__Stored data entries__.
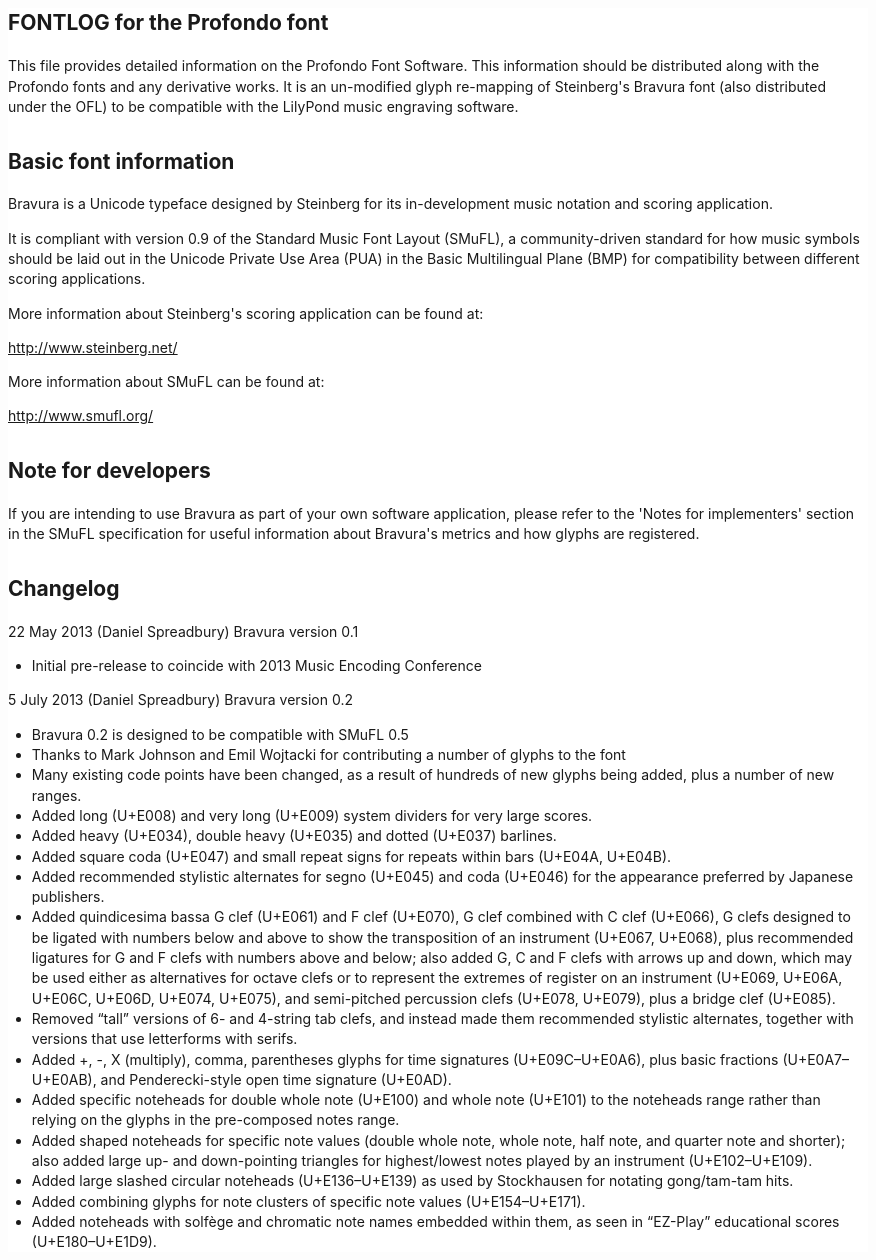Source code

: FONTLOG for the Profondo font
-----------------------------

This file provides detailed information on the Profondo Font Software. This information should
be distributed along with the Profondo fonts and any derivative works. It is an un-modified
glyph re-mapping of Steinberg's Bravura font (also distributed under the OFL) to be compatible
with the LilyPond music engraving software.

Basic font information
----------------------

Bravura is a Unicode typeface designed by Steinberg for its in-development music notation and
scoring application.

It is compliant with version 0.9 of the Standard Music Font Layout (SMuFL), a community-driven
standard for how music symbols should be laid out in the Unicode Private Use Area (PUA) in the
Basic Multilingual Plane (BMP) for compatibility between different scoring applications.

More information about Steinberg's scoring application can be found at:

http://www.steinberg.net/

More information about SMuFL can be found at:

http://www.smufl.org/

Note for developers
-------------------

If you are intending to use Bravura as part of your own software application, please refer to
the 'Notes for implementers' section in the SMuFL specification for useful information about
Bravura's metrics and how glyphs are registered.

Changelog
---------

22 May 2013 (Daniel Spreadbury) Bravura version 0.1
- Initial pre-release to coincide with 2013 Music Encoding Conference

5 July 2013 (Daniel Spreadbury) Bravura version 0.2
- Bravura 0.2 is designed to be compatible with SMuFL 0.5
- Thanks to Mark Johnson and Emil Wojtacki for contributing a number of glyphs to the font
- Many existing code points have been changed, as a result of hundreds of new glyphs being added, plus a number of new ranges.
- Added long (U+E008) and very long (U+E009) system dividers for very large scores.
- Added heavy (U+E034), double heavy (U+E035) and dotted (U+E037) barlines.
- Added square coda (U+E047) and small repeat signs for repeats within bars (U+E04A, U+E04B).
- Added recommended stylistic alternates for segno (U+E045) and coda (U+E046) for the appearance preferred by Japanese publishers.
- Added quindicesima bassa G clef (U+E061) and F clef (U+E070), G clef combined with C clef (U+E066), G clefs designed to be ligated with numbers below and above to show the transposition of an instrument (U+E067, U+E068), plus recommended ligatures for G and F clefs with numbers above and below; also added G, C and F clefs with arrows up and down, which may be used either as alternatives for octave clefs or to represent the extremes of register on an instrument (U+E069, U+E06A, U+E06C, U+E06D, U+E074, U+E075), and semi-pitched percussion clefs (U+E078, U+E079), plus a bridge clef (U+E085).
- Removed “tall” versions of 6- and 4-string tab clefs, and instead made them recommended stylistic alternates, together with versions that use letterforms with serifs.
- Added +, -, X (multiply), comma, parentheses glyphs for time signatures (U+E09C–U+E0A6), plus basic fractions (U+E0A7–U+E0AB), and Penderecki-style open time signature (U+E0AD).
- Added specific noteheads for double whole note (U+E100) and whole note (U+E101) to the noteheads range rather than relying on the glyphs in the pre-composed notes range.
- Added shaped noteheads for specific note values (double whole note, whole note, half note, and quarter note and shorter); also added large up- and down-pointing triangles for highest/lowest notes played by an instrument (U+E102–U+E109).
- Added large slashed circular noteheads (U+E136–U+E139) as used by Stockhausen for notating gong/tam-tam hits.
- Added combining glyphs for note clusters of specific note values (U+E154–U+E171).
- Added noteheads with solfège and chromatic note names embedded within them, as seen in “EZ-Play” educational scores (U+E180–U+E1D9).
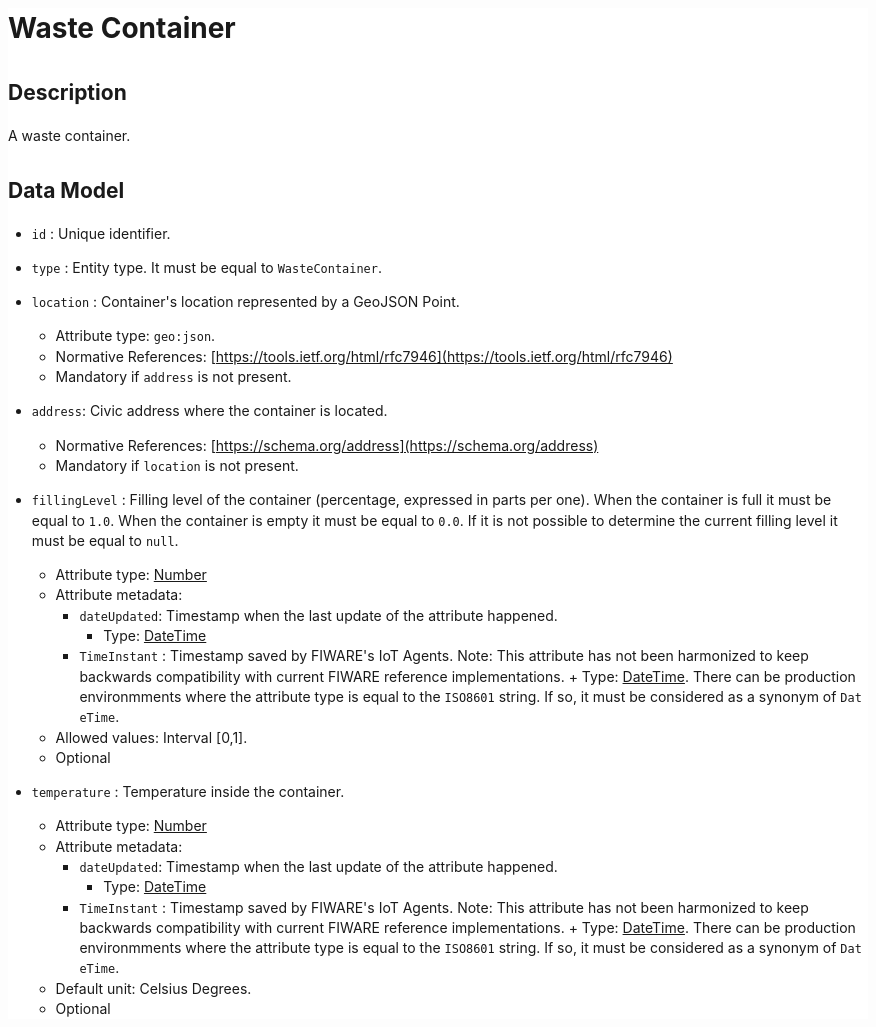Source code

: # Waste Container

## Description

A waste container.

## Data Model

+ `id` : Unique identifier. 

+ `type` : Entity type. It must be equal to `WasteContainer`.

+ `location` : Container's location represented by a GeoJSON Point. 
    + Attribute type: `geo:json`.
    + Normative References: [https://tools.ietf.org/html/rfc7946](https://tools.ietf.org/html/rfc7946)
    + Mandatory if `address` is not present.
    
+ `address`: Civic address where the container is located. 
    + Normative References: [https://schema.org/address](https://schema.org/address)
    + Mandatory if `location` is not present. 

+ `fillingLevel` : Filling level of the container (percentage, expressed in parts per one).
When the container is full it must be equal to `1.0`. When the container is empty it must be equal to `0.0`. If it is not
possible to determine the current filling level it must be equal to `null`. 
    + Attribute type: [Number](http://schema.org/Number)
    + Attribute metadata:
        + `dateUpdated`: Timestamp when the last update of the attribute happened.
            + Type: [DateTime](http://schema.org/DateTime)
        + `TimeInstant` : Timestamp saved by FIWARE's IoT Agents. Note: This attribute has not been harmonized
to keep backwards compatibility with current FIWARE reference implementations. 
              + Type: [DateTime](https://schema.org/DateTime). There can be production environmments where the attribute type
    is equal to the `ISO8601` string. If so, it must be considered as a synonym of `DateTime`.    
    + Allowed values: Interval [0,1]. 
    + Optional
    
+ `temperature` : Temperature inside the container. 
    + Attribute type: [Number](http://schema.org/Number)
    + Attribute metadata:
        + `dateUpdated`: Timestamp when the last update of the attribute happened.
            + Type: [DateTime](http://schema.org/DateTime)
        + `TimeInstant` : Timestamp saved by FIWARE's IoT Agents. Note: This attribute has not been harmonized
to keep backwards compatibility with current FIWARE reference implementations. 
              + Type: [DateTime](https://schema.org/DateTime). There can be production environmments where the attribute type
    is equal to the `ISO8601` string. If so, it must be considered as a synonym of `DateTime`.    
    + Default unit: Celsius Degrees.
    + Optional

__Your assignment__. Retype every item above line for line, with nothing changed, and leave the pictures out of your answer.

__Solution for this task__.
Source code

: FONTLOG for the Profondo font
-----------------------------

This file provides detailed information on the Profondo Font Software. This information should
be distributed along with the Profondo fonts and any derivative works. It is an un-modified
glyph re-mapping of Steinberg's Bravura font (also distributed under the OFL) to be compatible
with the LilyPond music engraving software.

Basic font information
----------------------

Bravura is a Unicode typeface designed by Steinberg for its in-development music notation and
scoring application.

It is compliant with version 0.9 of the Standard Music Font Layout (SMuFL), a community-driven
standard for how music symbols should be laid out in the Unicode Private Use Area (PUA) in the
Basic Multilingual Plane (BMP) for compatibility between different scoring applications.

More information about Steinberg's scoring application can be found at:

http://www.steinberg.net/

More information about SMuFL can be found at:

http://www.smufl.org/

Note for developers
-------------------

If you are intending to use Bravura as part of your own software application, please refer to
the 'Notes for implementers' section in the SMuFL specification for useful information about
Bravura's metrics and how glyphs are registered.

Changelog
---------

22 May 2013 (Daniel Spreadbury) Bravura version 0.1
- Initial pre-release to coincide with 2013 Music Encoding Conference

5 July 2013 (Daniel Spreadbury) Bravura version 0.2
- Bravura 0.2 is designed to be compatible with SMuFL 0.5
- Thanks to Mark Johnson and Emil Wojtacki for contributing a number of glyphs to the font
- Many existing code points have been changed, as a result of hundreds of new glyphs being added, plus a number of new ranges.
- Added long (U+E008) and very long (U+E009) system dividers for very large scores.
- Added heavy (U+E034), double heavy (U+E035) and dotted (U+E037) barlines.
- Added square coda (U+E047) and small repeat signs for repeats within bars (U+E04A, U+E04B).
- Added recommended stylistic alternates for segno (U+E045) and coda (U+E046) for the appearance preferred by Japanese publishers.
- Added quindicesima bassa G clef (U+E061) and F clef (U+E070), G clef combined with C clef (U+E066), G clefs designed to be ligated with numbers below and above to show the transposition of an instrument (U+E067, U+E068), plus recommended ligatures for G and F clefs with numbers above and below; also added G, C and F clefs with arrows up and down, which may be used either as alternatives for octave clefs or to represent the extremes of register on an instrument (U+E069, U+E06A, U+E06C, U+E06D, U+E074, U+E075), and semi-pitched percussion clefs (U+E078, U+E079), plus a bridge clef (U+E085).
- Removed “tall” versions of 6- and 4-string tab clefs, and instead made them recommended stylistic alternates, together with versions that use letterforms with serifs.
- Added +, -, X (multiply), comma, parentheses glyphs for time signatures (U+E09C–U+E0A6), plus basic fractions (U+E0A7–U+E0AB), and Penderecki-style open time signature (U+E0AD).
- Added specific noteheads for double whole note (U+E100) and whole note (U+E101) to the noteheads range rather than relying on the glyphs in the pre-composed notes range.
- Added shaped noteheads for specific note values (double whole note, whole note, half note, and quarter note and shorter); also added large up- and down-pointing triangles for highest/lowest notes played by an instrument (U+E102–U+E109).
- Added large slashed circular noteheads (U+E136–U+E139) as used by Stockhausen for notating gong/tam-tam hits.
- Added combining glyphs for note clusters of specific note values (U+E154–U+E171).
- Added noteheads with solfège and chromatic note names embedded within them, as seen in “EZ-Play” educational scores (U+E180–U+E1D9).
Source code

: # Waste Container

## Description

A waste container.

## Data Model

+ `id` : Unique identifier. 

+ `type` : Entity type. It must be equal to `WasteContainer`.

+ `location` : Container's location represented by a GeoJSON Point. 
    + Attribute type: `geo:json`.
    + Normative References: [https://tools.ietf.org/html/rfc7946](https://tools.ietf.org/html/rfc7946)
    + Mandatory if `address` is not present.
    
+ `address`: Civic address where the container is located. 
    + Normative References: [https://schema.org/address](https://schema.org/address)
    + Mandatory if `location` is not present. 

+ `fillingLevel` : Filling level of the container (percentage, expressed in parts per one).
When the container is full it must be equal to `1.0`. When the container is empty it must be equal to `0.0`. If it is not
possible to determine the current filling level it must be equal to `null`. 
    + Attribute type: [Number](http://schema.org/Number)
    + Attribute metadata:
        + `dateUpdated`: Timestamp when the last update of the attribute happened.
            + Type: [DateTime](http://schema.org/DateTime)
        + `TimeInstant` : Timestamp saved by FIWARE's IoT Agents. Note: This attribute has not been harmonized
to keep backwards compatibility with current FIWARE reference implementations. 
              + Type: [DateTime](https://schema.org/DateTime). There can be production environmments where the attribute type
    is equal to the `ISO8601` string. If so, it must be considered as a synonym of `DateTime`.    
    + Allowed values: Interval [0,1]. 
    + Optional
    
+ `temperature` : Temperature inside the container. 
    + Attribute type: [Number](http://schema.org/Number)
    + Attribute metadata:
        + `dateUpdated`: Timestamp when the last update of the attribute happened.
            + Type: [DateTime](http://schema.org/DateTime)
        + `TimeInstant` : Timestamp saved by FIWARE's IoT Agents. Note: This attribute has not been harmonized
to keep backwards compatibility with current FIWARE reference implementations. 
              + Type: [DateTime](https://schema.org/DateTime). There can be production environmments where the attribute type
    is equal to the `ISO8601` string. If so, it must be considered as a synonym of `DateTime`.    
    + Default unit: Celsius Degrees.
    + Optional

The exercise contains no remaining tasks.